Work to be completed: The answer must be an exact copy of every entry, with no pictures in it.

===== Supplied records =====

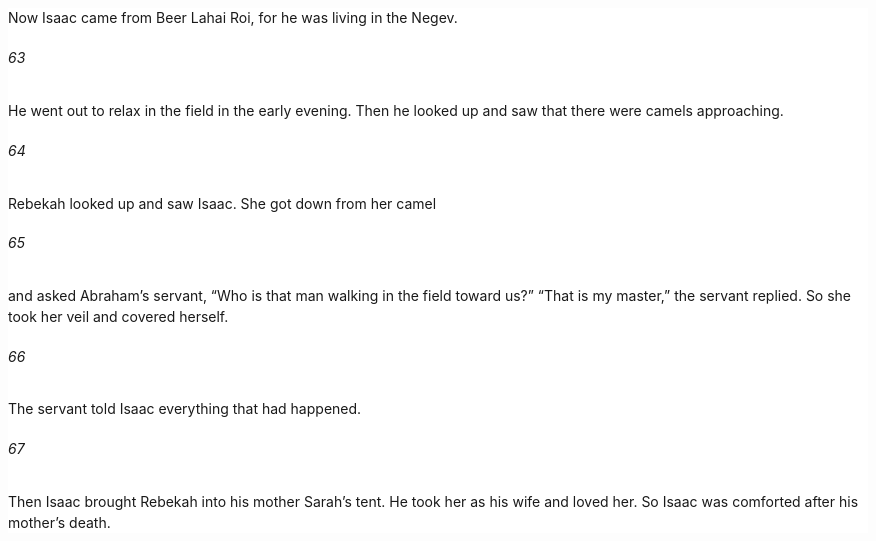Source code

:Now Isaac came from Beer Lahai Roi, for he was living in the Negev.
###### 63
He went out to relax in the field in the early evening. Then he looked up and saw that there were camels approaching.
###### 64
Rebekah looked up and saw Isaac. She got down from her camel
###### 65
and asked Abraham’s servant, “Who is that man walking in the field toward us?” “That is my master,” the servant replied. So she took her veil and covered herself.
###### 66
The servant told Isaac everything that had happened.
###### 67
Then Isaac brought Rebekah into his mother Sarah’s tent. He took her as his wife and loved her. So Isaac was comforted after his mother’s death.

=====

Solution for this task:
Source code

:Now Isaac came from Beer Lahai Roi, for he was living in the Negev.
###### 63
He went out to relax in the field in the early evening. Then he looked up and saw that there were camels approaching.
###### 64
Rebekah looked up and saw Isaac. She got down from her camel
###### 65
and asked Abraham’s servant, “Who is that man walking in the field toward us?” “That is my master,” the servant replied. So she took her veil and covered herself.
###### 66
The servant told Isaac everything that had happened.
###### 67
Then Isaac brought Rebekah into his mother Sarah’s tent. He took her as his wife and loved her. So Isaac was comforted after his mother’s death.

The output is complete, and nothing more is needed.